* BEGIN *
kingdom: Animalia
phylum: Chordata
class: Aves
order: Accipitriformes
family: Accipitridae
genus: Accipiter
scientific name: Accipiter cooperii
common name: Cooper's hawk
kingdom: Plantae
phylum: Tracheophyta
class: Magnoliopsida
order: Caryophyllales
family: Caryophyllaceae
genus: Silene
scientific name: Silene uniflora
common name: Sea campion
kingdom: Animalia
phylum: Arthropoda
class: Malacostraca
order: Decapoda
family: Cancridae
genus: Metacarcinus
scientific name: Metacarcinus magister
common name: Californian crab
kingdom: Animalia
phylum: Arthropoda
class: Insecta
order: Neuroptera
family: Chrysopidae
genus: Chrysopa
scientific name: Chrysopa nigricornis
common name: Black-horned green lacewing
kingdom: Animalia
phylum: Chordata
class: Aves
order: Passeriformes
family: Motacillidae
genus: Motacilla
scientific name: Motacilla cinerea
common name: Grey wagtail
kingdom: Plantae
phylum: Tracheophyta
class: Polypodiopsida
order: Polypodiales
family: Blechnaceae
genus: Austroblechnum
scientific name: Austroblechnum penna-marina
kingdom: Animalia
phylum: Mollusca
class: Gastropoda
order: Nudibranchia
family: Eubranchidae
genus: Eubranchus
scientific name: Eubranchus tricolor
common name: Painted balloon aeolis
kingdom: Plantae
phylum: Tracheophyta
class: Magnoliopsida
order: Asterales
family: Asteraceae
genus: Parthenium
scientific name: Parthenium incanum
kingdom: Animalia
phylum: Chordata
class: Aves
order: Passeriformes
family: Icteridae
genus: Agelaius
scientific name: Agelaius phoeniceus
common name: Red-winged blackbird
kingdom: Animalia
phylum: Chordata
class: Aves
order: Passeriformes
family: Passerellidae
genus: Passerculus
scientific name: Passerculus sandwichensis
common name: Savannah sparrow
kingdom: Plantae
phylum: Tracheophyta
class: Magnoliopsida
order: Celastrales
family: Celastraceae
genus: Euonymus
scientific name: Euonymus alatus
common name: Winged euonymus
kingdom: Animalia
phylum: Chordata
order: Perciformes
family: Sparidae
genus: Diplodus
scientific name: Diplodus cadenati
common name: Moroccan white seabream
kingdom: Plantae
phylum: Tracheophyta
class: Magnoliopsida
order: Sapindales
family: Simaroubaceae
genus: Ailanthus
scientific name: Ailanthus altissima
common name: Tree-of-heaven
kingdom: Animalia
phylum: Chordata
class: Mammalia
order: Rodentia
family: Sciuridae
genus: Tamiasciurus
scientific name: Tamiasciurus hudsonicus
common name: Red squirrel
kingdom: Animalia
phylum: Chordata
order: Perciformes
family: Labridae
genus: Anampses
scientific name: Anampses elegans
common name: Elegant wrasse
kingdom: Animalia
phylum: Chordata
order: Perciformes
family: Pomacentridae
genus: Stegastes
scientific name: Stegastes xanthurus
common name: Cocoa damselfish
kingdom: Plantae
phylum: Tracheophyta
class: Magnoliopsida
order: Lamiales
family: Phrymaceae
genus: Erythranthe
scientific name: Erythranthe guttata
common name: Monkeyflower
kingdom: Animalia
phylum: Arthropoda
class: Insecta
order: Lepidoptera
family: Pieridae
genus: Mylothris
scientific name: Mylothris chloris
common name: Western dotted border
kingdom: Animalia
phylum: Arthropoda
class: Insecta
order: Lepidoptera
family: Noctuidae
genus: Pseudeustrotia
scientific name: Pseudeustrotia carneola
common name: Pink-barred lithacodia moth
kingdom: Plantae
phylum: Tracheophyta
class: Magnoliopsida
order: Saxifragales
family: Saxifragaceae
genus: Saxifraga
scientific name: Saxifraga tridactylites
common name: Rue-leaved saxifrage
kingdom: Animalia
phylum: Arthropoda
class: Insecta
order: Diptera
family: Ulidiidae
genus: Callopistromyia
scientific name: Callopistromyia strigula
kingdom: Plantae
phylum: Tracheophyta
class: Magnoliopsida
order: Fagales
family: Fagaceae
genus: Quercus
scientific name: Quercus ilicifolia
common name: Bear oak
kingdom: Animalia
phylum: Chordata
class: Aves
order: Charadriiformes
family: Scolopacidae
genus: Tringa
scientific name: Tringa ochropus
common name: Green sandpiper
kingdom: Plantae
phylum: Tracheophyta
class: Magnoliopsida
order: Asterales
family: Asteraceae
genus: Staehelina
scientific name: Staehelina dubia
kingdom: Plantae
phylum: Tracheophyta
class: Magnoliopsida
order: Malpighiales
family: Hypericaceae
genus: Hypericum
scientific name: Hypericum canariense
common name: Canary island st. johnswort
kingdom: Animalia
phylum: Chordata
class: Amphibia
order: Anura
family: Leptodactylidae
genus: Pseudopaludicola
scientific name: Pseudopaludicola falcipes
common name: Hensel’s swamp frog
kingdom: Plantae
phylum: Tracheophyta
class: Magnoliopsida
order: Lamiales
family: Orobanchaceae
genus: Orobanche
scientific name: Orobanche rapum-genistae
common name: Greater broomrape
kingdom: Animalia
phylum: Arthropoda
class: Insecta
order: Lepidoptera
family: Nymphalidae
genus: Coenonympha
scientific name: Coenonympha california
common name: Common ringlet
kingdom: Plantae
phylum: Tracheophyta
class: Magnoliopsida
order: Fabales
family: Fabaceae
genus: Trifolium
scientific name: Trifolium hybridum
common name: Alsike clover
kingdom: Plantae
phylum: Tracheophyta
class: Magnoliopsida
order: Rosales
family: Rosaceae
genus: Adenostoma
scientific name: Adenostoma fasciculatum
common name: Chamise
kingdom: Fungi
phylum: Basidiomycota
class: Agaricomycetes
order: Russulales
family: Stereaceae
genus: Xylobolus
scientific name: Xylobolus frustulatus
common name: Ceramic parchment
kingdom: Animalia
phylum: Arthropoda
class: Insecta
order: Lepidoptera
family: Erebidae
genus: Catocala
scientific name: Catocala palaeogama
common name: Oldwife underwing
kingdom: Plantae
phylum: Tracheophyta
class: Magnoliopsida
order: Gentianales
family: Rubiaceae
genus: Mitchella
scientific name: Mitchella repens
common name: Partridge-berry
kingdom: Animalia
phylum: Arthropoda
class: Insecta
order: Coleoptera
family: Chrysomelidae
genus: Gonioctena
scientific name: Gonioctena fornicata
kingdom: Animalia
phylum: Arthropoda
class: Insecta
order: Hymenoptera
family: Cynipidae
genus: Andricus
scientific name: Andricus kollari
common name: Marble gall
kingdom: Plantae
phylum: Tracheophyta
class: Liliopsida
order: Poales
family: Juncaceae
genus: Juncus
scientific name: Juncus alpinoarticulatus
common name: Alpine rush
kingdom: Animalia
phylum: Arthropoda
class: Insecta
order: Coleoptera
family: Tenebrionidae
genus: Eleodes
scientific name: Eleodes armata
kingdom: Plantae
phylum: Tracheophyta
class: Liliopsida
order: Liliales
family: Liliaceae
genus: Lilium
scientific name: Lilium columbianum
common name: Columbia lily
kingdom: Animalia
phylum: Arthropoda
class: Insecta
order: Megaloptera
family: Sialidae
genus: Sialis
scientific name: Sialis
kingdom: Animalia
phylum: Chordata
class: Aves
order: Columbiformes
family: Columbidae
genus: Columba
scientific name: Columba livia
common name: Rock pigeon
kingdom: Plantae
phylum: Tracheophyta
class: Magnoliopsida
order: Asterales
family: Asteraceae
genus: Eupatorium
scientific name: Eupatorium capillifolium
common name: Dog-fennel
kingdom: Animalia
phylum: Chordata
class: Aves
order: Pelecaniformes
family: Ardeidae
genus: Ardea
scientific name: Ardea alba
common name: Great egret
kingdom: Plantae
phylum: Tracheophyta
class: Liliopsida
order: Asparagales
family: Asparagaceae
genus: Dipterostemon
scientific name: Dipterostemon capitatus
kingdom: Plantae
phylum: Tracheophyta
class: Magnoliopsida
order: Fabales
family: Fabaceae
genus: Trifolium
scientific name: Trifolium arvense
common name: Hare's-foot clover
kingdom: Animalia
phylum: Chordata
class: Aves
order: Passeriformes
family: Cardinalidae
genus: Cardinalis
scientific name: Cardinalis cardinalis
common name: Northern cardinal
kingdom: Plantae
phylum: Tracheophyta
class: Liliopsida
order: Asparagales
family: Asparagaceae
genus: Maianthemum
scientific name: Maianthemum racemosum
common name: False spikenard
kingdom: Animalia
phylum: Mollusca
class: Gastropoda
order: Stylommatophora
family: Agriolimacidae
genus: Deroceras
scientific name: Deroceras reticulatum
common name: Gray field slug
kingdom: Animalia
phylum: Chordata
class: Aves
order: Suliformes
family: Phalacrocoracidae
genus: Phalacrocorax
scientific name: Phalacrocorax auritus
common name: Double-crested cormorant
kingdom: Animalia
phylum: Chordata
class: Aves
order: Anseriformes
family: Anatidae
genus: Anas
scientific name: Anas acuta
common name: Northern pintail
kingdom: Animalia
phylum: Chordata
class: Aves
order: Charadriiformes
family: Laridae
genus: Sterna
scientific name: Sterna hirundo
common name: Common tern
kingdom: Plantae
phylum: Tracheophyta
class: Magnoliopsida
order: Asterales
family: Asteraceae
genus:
* END *
*Exercise*.
Pull out the lines of the data from the one holding "genus: Dipterostemon" through the final line, both ends included, and copy them word for word.

*Completed task*.
genus: Dipterostemon
scientific name: Dipterostemon capitatus
kingdom: Plantae
phylum: Tracheophyta
class: Magnoliopsida
order: Fabales
family: Fabaceae
genus: Trifolium
scientific name: Trifolium arvense
common name: Hare's-foot clover
kingdom: Animalia
phylum: Chordata
class: Aves
order: Passeriformes
family: Cardinalidae
genus: Cardinalis
scientific name: Cardinalis cardinalis
common name: Northern cardinal
kingdom: Plantae
phylum: Tracheophyta
class: Liliopsida
order: Asparagales
family: Asparagaceae
genus: Maianthemum
scientific name: Maianthemum racemosum
common name: False spikenard
kingdom: Animalia
phylum: Mollusca
class: Gastropoda
order: Stylommatophora
family: Agriolimacidae
genus: Deroceras
scientific name: Deroceras reticulatum
common name: Gray field slug
kingdom: Animalia
phylum: Chordata
class: Aves
order: Suliformes
family: Phalacrocoracidae
genus: Phalacrocorax
scientific name: Phalacrocorax auritus
common name: Double-crested cormorant
kingdom: Animalia
phylum: Chordata
class: Aves
order: Anseriformes
family: Anatidae
genus: Anas
scientific name: Anas acuta
common name: Northern pintail
kingdom: Animalia
phylum: Chordata
class: Aves
order: Charadriiformes
family: Laridae
genus: Sterna
scientific name: Sterna hirundo
common name: Common tern
kingdom: Plantae
phylum: Tracheophyta
class: Magnoliopsida
order: Asterales
family: Asteraceae
genus:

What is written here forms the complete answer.